Records from a data collection
◆ ◆ ◆ ◆ ◆ ◆ ◆
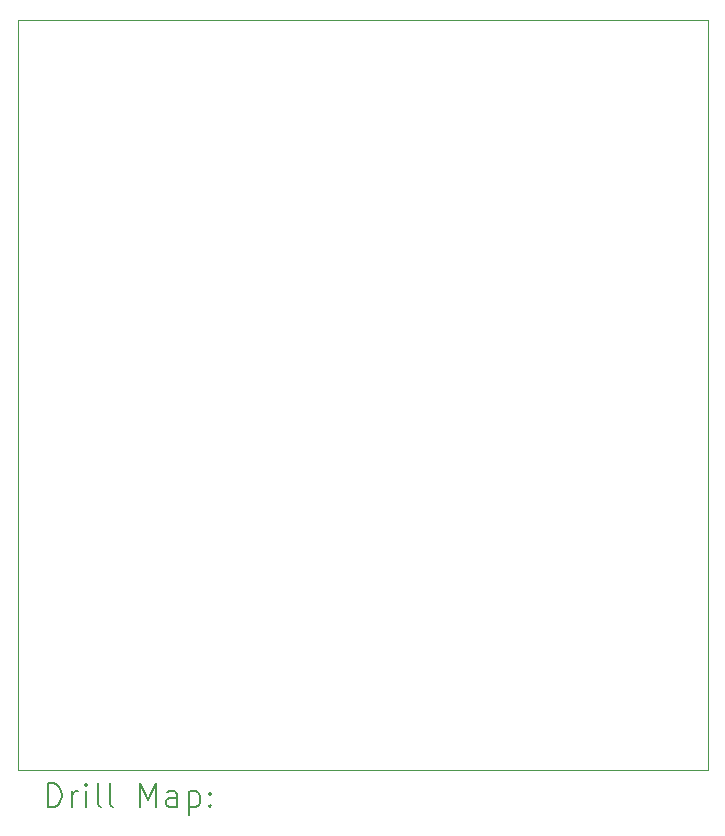
<source format=gbr>
%TF.GenerationSoftware,KiCad,Pcbnew,9.0.5*%
%TF.CreationDate,2025-11-16T23:31:36+01:00*%
%TF.ProjectId,MiSTer_A8SIO,4d695354-6572-45f4-9138-53494f2e6b69,1.2*%
%TF.SameCoordinates,Original*%
%TF.FileFunction,Drillmap*%
%TF.FilePolarity,Positive*%
%FSLAX45Y45*%
G04 Gerber Fmt 4.5, Leading zero omitted, Abs format (unit mm)*
G04 Created by KiCad (PCBNEW 9.0.5) date 2025-11-16 23:31:36*
%MOMM*%
%LPD*%
G01*
G04 APERTURE LIST*
%ADD10C,0.050000*%
%ADD11C,0.200000*%
G04 APERTURE END LIST*
D10*
X12954000Y-4572000D02*
X18796000Y-4572000D01*
X18796000Y-10922000D01*
X12954000Y-10922000D01*
X12954000Y-4572000D01*
D11*
X13212277Y-11235984D02*
X13212277Y-11035984D01*
X13212277Y-11035984D02*
X13259896Y-11035984D01*
X13259896Y-11035984D02*
X13288467Y-11045508D01*
X13288467Y-11045508D02*
X13307515Y-11064555D01*
X13307515Y-11064555D02*
X13317039Y-11083603D01*
X13317039Y-11083603D02*
X13326562Y-11121698D01*
X13326562Y-11121698D02*
X13326562Y-11150270D01*
X13326562Y-11150270D02*
X13317039Y-11188365D01*
X13317039Y-11188365D02*
X13307515Y-11207412D01*
X13307515Y-11207412D02*
X13288467Y-11226460D01*
X13288467Y-11226460D02*
X13259896Y-11235984D01*
X13259896Y-11235984D02*
X13212277Y-11235984D01*
X13412277Y-11235984D02*
X13412277Y-11102650D01*
X13412277Y-11140746D02*
X13421801Y-11121698D01*
X13421801Y-11121698D02*
X13431324Y-11112174D01*
X13431324Y-11112174D02*
X13450372Y-11102650D01*
X13450372Y-11102650D02*
X13469420Y-11102650D01*
X13536086Y-11235984D02*
X13536086Y-11102650D01*
X13536086Y-11035984D02*
X13526562Y-11045508D01*
X13526562Y-11045508D02*
X13536086Y-11055031D01*
X13536086Y-11055031D02*
X13545610Y-11045508D01*
X13545610Y-11045508D02*
X13536086Y-11035984D01*
X13536086Y-11035984D02*
X13536086Y-11055031D01*
X13659896Y-11235984D02*
X13640848Y-11226460D01*
X13640848Y-11226460D02*
X13631324Y-11207412D01*
X13631324Y-11207412D02*
X13631324Y-11035984D01*
X13764658Y-11235984D02*
X13745610Y-11226460D01*
X13745610Y-11226460D02*
X13736086Y-11207412D01*
X13736086Y-11207412D02*
X13736086Y-11035984D01*
X13993229Y-11235984D02*
X13993229Y-11035984D01*
X13993229Y-11035984D02*
X14059896Y-11178841D01*
X14059896Y-11178841D02*
X14126562Y-11035984D01*
X14126562Y-11035984D02*
X14126562Y-11235984D01*
X14307515Y-11235984D02*
X14307515Y-11131222D01*
X14307515Y-11131222D02*
X14297991Y-11112174D01*
X14297991Y-11112174D02*
X14278943Y-11102650D01*
X14278943Y-11102650D02*
X14240848Y-11102650D01*
X14240848Y-11102650D02*
X14221801Y-11112174D01*
X14307515Y-11226460D02*
X14288467Y-11235984D01*
X14288467Y-11235984D02*
X14240848Y-11235984D01*
X14240848Y-11235984D02*
X14221801Y-11226460D01*
X14221801Y-11226460D02*
X14212277Y-11207412D01*
X14212277Y-11207412D02*
X14212277Y-11188365D01*
X14212277Y-11188365D02*
X14221801Y-11169317D01*
X14221801Y-11169317D02*
X14240848Y-11159793D01*
X14240848Y-11159793D02*
X14288467Y-11159793D01*
X14288467Y-11159793D02*
X14307515Y-11150270D01*
X14402753Y-11102650D02*
X14402753Y-11302650D01*
X14402753Y-11112174D02*
X14421801Y-11102650D01*
X14421801Y-11102650D02*
X14459896Y-11102650D01*
X14459896Y-11102650D02*
X14478943Y-11112174D01*
X14478943Y-11112174D02*
X14488467Y-11121698D01*
X14488467Y-11121698D02*
X14497991Y-11140746D01*
X14497991Y-11140746D02*
X14497991Y-11197888D01*
X14497991Y-11197888D02*
X14488467Y-11216936D01*
X14488467Y-11216936D02*
X14478943Y-11226460D01*
X14478943Y-11226460D02*
X14459896Y-11235984D01*
X14459896Y-11235984D02*
X14421801Y-11235984D01*
X14421801Y-11235984D02*
X14402753Y-11226460D01*
X14583705Y-11216936D02*
X14593229Y-11226460D01*
X14593229Y-11226460D02*
X14583705Y-11235984D01*
X14583705Y-11235984D02*
X14574182Y-11226460D01*
X14574182Y-11226460D02*
X14583705Y-11216936D01*
X14583705Y-11216936D02*
X14583705Y-11235984D01*
X14583705Y-11112174D02*
X14593229Y-11121698D01*
X14593229Y-11121698D02*
X14583705Y-11131222D01*
X14583705Y-11131222D02*
X14574182Y-11121698D01*
X14574182Y-11121698D02*
X14583705Y-11112174D01*
X14583705Y-11112174D02*
X14583705Y-11131222D01*
M02*

</source>
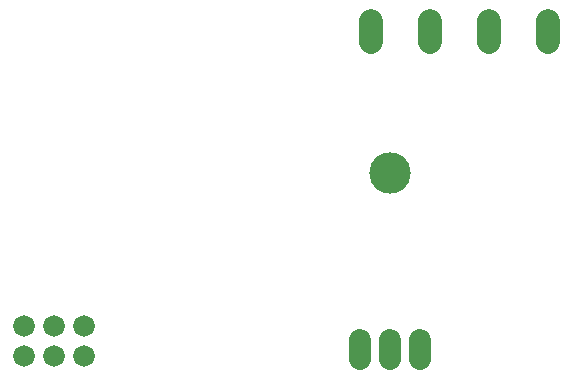
<source format=gbs>
G75*
G70*
%OFA0B0*%
%FSLAX24Y24*%
%IPPOS*%
%LPD*%
%AMOC8*
5,1,8,0,0,1.08239X$1,22.5*
%
%ADD10C,0.0720*%
%ADD11C,0.0790*%
%ADD12C,0.0720*%
%ADD13C,0.1380*%
D10*
X001880Y005894D03*
X002880Y005894D03*
X003880Y005894D03*
X003880Y006894D03*
X002880Y006894D03*
X001880Y006894D03*
D11*
X013427Y016339D02*
X013427Y017049D01*
X015396Y017049D02*
X015396Y016339D01*
X017364Y016339D02*
X017364Y017049D01*
X019333Y017049D02*
X019333Y016339D01*
D12*
X015080Y006414D02*
X015080Y005774D01*
X014080Y005774D02*
X014080Y006414D01*
X013080Y006414D02*
X013080Y005774D01*
D13*
X014080Y011994D03*
M02*

</source>
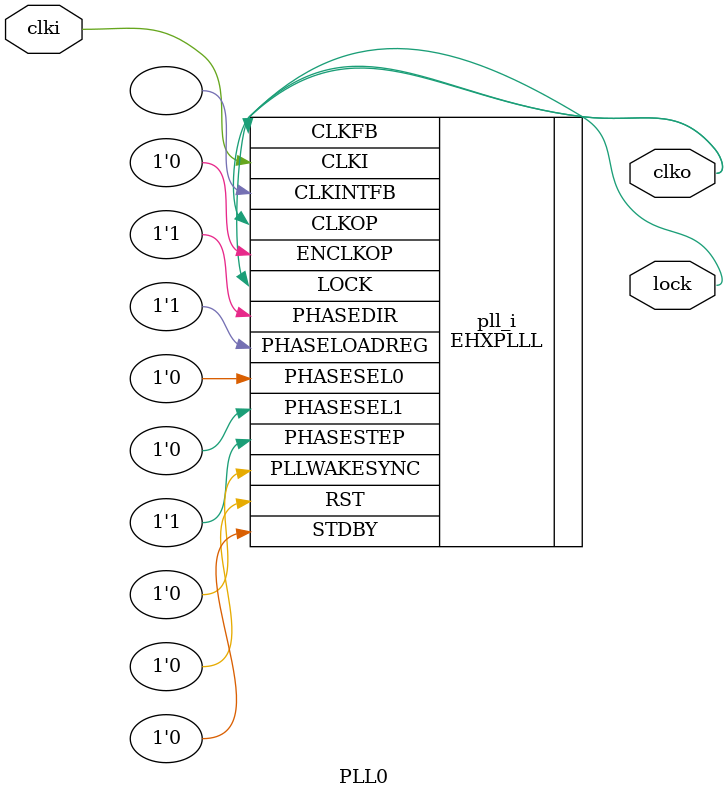
<source format=v>
module PLL0
(
    input clki, // 25 MHz, 0 deg
    output clko, // 50 MHz, 0 deg
    output lock
);
(* FREQUENCY_PIN_CLKI="25" *)
(* FREQUENCY_PIN_CLKOP="50" *)
(* ICP_CURRENT="12" *) (* LPF_RESISTOR="8" *) (* MFG_ENABLE_FILTEROPAMP="1" *) (* MFG_GMCREF_SEL="2" *)
EHXPLLL #(
        .PLLRST_ENA("DISABLED"),
        .INTFB_WAKE("DISABLED"),
        .STDBY_ENABLE("DISABLED"),
        .DPHASE_SOURCE("DISABLED"),
        .OUTDIVIDER_MUXA("DIVA"),
        .OUTDIVIDER_MUXB("DIVB"),
        .OUTDIVIDER_MUXC("DIVC"),
        .OUTDIVIDER_MUXD("DIVD"),
        .CLKI_DIV(1),
        .CLKOP_ENABLE("ENABLED"),
        .CLKOP_DIV(12),
        .CLKOP_CPHASE(5),
        .CLKOP_FPHASE(0),
        .FEEDBK_PATH("CLKOP"),
        .CLKFB_DIV(2)
    ) pll_i (
        .RST(1'b0),
        .STDBY(1'b0),
        .CLKI(clki),
        .CLKOP(clko),
        .CLKFB(clko),
        .CLKINTFB(),
        .PHASESEL0(1'b0),
        .PHASESEL1(1'b0),
        .PHASEDIR(1'b1),
        .PHASESTEP(1'b1),
        .PHASELOADREG(1'b1),
        .PLLWAKESYNC(1'b0),
        .ENCLKOP(1'b0),
        .LOCK(lock)
	);
endmodule

</source>
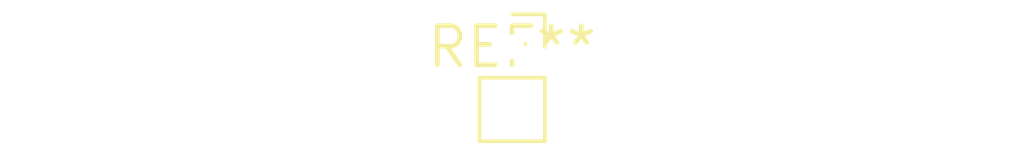
<source format=kicad_pcb>
(kicad_pcb (version 20240108) (generator pcbnew)

  (general
    (thickness 1.6)
  )

  (paper "A4")
  (layers
    (0 "F.Cu" signal)
    (31 "B.Cu" signal)
    (32 "B.Adhes" user "B.Adhesive")
    (33 "F.Adhes" user "F.Adhesive")
    (34 "B.Paste" user)
    (35 "F.Paste" user)
    (36 "B.SilkS" user "B.Silkscreen")
    (37 "F.SilkS" user "F.Silkscreen")
    (38 "B.Mask" user)
    (39 "F.Mask" user)
    (40 "Dwgs.User" user "User.Drawings")
    (41 "Cmts.User" user "User.Comments")
    (42 "Eco1.User" user "User.Eco1")
    (43 "Eco2.User" user "User.Eco2")
    (44 "Edge.Cuts" user)
    (45 "Margin" user)
    (46 "B.CrtYd" user "B.Courtyard")
    (47 "F.CrtYd" user "F.Courtyard")
    (48 "B.Fab" user)
    (49 "F.Fab" user)
    (50 "User.1" user)
    (51 "User.2" user)
    (52 "User.3" user)
    (53 "User.4" user)
    (54 "User.5" user)
    (55 "User.6" user)
    (56 "User.7" user)
    (57 "User.8" user)
    (58 "User.9" user)
  )

  (setup
    (pad_to_mask_clearance 0)
    (pcbplotparams
      (layerselection 0x00010fc_ffffffff)
      (plot_on_all_layers_selection 0x0000000_00000000)
      (disableapertmacros false)
      (usegerberextensions false)
      (usegerberattributes false)
      (usegerberadvancedattributes false)
      (creategerberjobfile false)
      (dashed_line_dash_ratio 12.000000)
      (dashed_line_gap_ratio 3.000000)
      (svgprecision 4)
      (plotframeref false)
      (viasonmask false)
      (mode 1)
      (useauxorigin false)
      (hpglpennumber 1)
      (hpglpenspeed 20)
      (hpglpendiameter 15.000000)
      (dxfpolygonmode false)
      (dxfimperialunits false)
      (dxfusepcbnewfont false)
      (psnegative false)
      (psa4output false)
      (plotreference false)
      (plotvalue false)
      (plotinvisibletext false)
      (sketchpadsonfab false)
      (subtractmaskfromsilk false)
      (outputformat 1)
      (mirror false)
      (drillshape 1)
      (scaleselection 1)
      (outputdirectory "")
    )
  )

  (net 0 "")

  (footprint "PinSocket_1x02_P2.00mm_Vertical" (layer "F.Cu") (at 0 0))

)

</source>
◆ ◆ ◆ ◆ ◆ ◆ ◆
--- TASK OBJECTIVE ---
Note down each line above where the word "CrtYd" occurs.

--- TASK RESULT ---
    (46 "B.CrtYd" user "B.Courtyard")
    (47 "F.CrtYd" user "F.Courtyard")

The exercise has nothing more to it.